_Job_.
Although the data below holds other lines too, output only those from the line with "trash can: present [696,320,727,351]" up to and including the line with "potted plant: present [172,309,203,355]", exactly as they appear.

Extracted records
----
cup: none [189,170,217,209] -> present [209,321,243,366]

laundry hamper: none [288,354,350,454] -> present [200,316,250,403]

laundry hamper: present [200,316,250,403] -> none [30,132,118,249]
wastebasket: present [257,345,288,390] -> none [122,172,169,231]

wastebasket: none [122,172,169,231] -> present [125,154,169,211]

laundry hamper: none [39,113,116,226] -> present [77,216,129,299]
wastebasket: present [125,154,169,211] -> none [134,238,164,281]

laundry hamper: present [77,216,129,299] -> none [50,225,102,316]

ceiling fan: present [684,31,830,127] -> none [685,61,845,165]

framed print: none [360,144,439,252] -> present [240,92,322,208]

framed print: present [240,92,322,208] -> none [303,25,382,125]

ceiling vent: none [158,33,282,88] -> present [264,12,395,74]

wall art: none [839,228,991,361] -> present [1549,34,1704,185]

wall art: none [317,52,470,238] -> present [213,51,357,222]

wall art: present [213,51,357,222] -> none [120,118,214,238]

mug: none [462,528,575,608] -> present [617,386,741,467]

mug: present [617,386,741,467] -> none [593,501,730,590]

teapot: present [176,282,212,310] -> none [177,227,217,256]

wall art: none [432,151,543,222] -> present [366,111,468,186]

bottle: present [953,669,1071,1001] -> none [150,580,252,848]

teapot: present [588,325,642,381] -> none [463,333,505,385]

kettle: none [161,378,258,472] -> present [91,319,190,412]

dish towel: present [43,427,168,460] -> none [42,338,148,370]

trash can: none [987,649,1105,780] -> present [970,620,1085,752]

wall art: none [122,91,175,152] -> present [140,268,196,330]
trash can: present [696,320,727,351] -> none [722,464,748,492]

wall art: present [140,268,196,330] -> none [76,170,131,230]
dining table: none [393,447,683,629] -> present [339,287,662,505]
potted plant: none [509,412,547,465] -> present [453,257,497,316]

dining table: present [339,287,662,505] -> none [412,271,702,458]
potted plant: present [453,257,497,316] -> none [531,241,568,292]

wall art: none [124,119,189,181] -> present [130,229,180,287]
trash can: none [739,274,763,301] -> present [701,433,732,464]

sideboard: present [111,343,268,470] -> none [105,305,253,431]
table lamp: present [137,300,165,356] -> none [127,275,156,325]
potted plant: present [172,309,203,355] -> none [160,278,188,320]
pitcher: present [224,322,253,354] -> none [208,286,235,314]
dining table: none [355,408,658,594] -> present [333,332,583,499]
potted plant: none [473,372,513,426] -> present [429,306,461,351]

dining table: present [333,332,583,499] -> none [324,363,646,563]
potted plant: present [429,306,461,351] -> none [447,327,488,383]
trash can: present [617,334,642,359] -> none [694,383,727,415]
----
_Task output_.
trash can: present [696,320,727,351] -> none [722,464,748,492]

wall art: present [140,268,196,330] -> none [76,170,131,230]
dining table: none [393,447,683,629] -> present [339,287,662,505]
potted plant: none [509,412,547,465] -> present [453,257,497,316]

dining table: present [339,287,662,505] -> none [412,271,702,458]
potted plant: present [453,257,497,316] -> none [531,241,568,292]

wall art: none [124,119,189,181] -> present [130,229,180,287]
trash can: none [739,274,763,301] -> present [701,433,732,464]

sideboard: present [111,343,268,470] -> none [105,305,253,431]
table lamp: present [137,300,165,356] -> none [127,275,156,325]
potted plant: present [172,309,203,355] -> none [160,278,188,320]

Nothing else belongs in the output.